Após vetar divindades de matris afro na camisa da seleção brasileira, NIKE é acusada de intolerância religiosa

A Nike divulgou a nova camisa da Seleção Brasileira, mas compradores a acusaram de intolerânca religiosa por proibir termos de origem africana.

Por Redação Ecos da notícia

- Publicidade -

Com o lançamento das camisas oficiais da Seleção Brasileira na semana passada, a Nike chamou bastante atenção. Além da estampa inovadora de onça, que foi um ponto interessante para diversas pessoas que decidiram fazer seus pedidos, alguns notaram que haviam nomes que foram proibidos na personalização. Enquanto “Cristo” poderia ser escolhido, nomes como “Ogum” e “Exu” foram vetados, levantando a discussão sobre intolerância religiosa.

As camisas foram lançadas para a Copa do Mundo, que ocorrerá no Catar em novembro. Assim, quem quiser adquirir o manto oficial com um nome personalizados precisa seguir as regras que a Nike estabeleceu.

Intolerância religosa

Entre os termos proibidos, a Nike escolheu “Bolsonaro”, “Lula”, “Mito” e “Comunista”. Isso porque se referem às questões políticas do Brasil que podem ser pontos de tensão. Porém, a polêmica em relação às regras está ligada à acusação de intolerância religiosa.

No site da empresa, nomes como “Ogum” e “Exu”, de religiões de matriz africana, foram proibidos. Já camisas personalizadas com “Jesus” ou “Cristo” foram permitidas pela fabricante de materiais esportivos.

O podcast “Com Todo Respeito” contou com a participação de pessoas que tentaram realizar diversos tipos de personalizações. Assim, descobriram que termos religiosos de matriz africana foram vetados pela Nike, assim como “Maomé”, um nome comum, mas ligado ao Islã.

Por meio de uma nota, a empresa afirmou que “não permite customizações com palavras que possam conter qualquer cunho religioso, político, racista ou mesmo palavrões.” Assim, a Nike afirma que o sistema de personalizações segue sendo atualizado.

A camisa oficial da Selecção Brasileira que será usada durante a Copa do Mundo custa R$ 349. Além da problemática da personalização, o alto valor foi motivo de críticas, considerando que esse preço está fora do poder de compra da maior parte dos brasileiros.

Racismo religioso

Foto:Alerj/Agência Senado.

A intolerância religiosa é o ato de discriminar, ofender e rechaçar religiões, liturgias e cultos ou então de agredir pessoas por conta de suas crenças. Sendo assim, no Brasil, apesar de ser um estado laico, a intolerância religosa se manifesta constantemente em diversas esferas.
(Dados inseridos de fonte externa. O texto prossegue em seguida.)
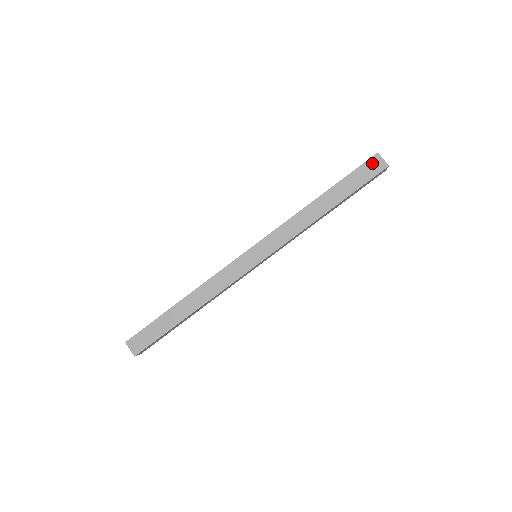
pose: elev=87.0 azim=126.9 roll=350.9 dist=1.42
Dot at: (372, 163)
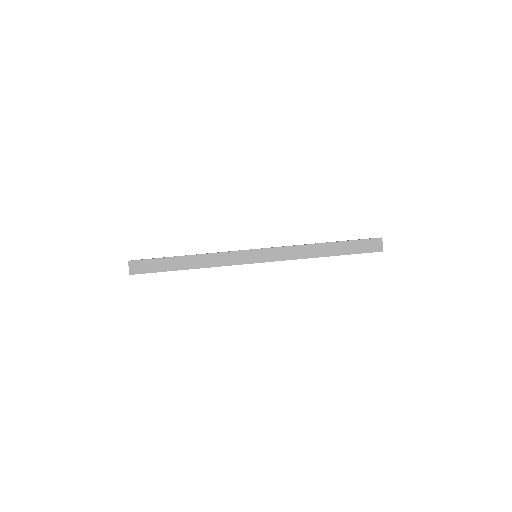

No Brasil, o problema está relacionado majoritariamente ao racismo, visto que a intolerância religiosa é praticada, em maior escala, contra os adeptos das religiões de matriz africana. Portanto, nesse caso, a intolerência surge da vontade de anular as influências dos povos originários da África.

De acordo com o antigo Ministério dos Direitos Humanos, dados levantados entre 2015 e 2017 apontam que houve uma denúncia de intolerância religiosa a cada 15 horas no Brasil. Segundo as estatísticas, 25% dos agressores são identificados como brancos e 9% dos casos dizem respeito a atos praticados no ambiente doméstico.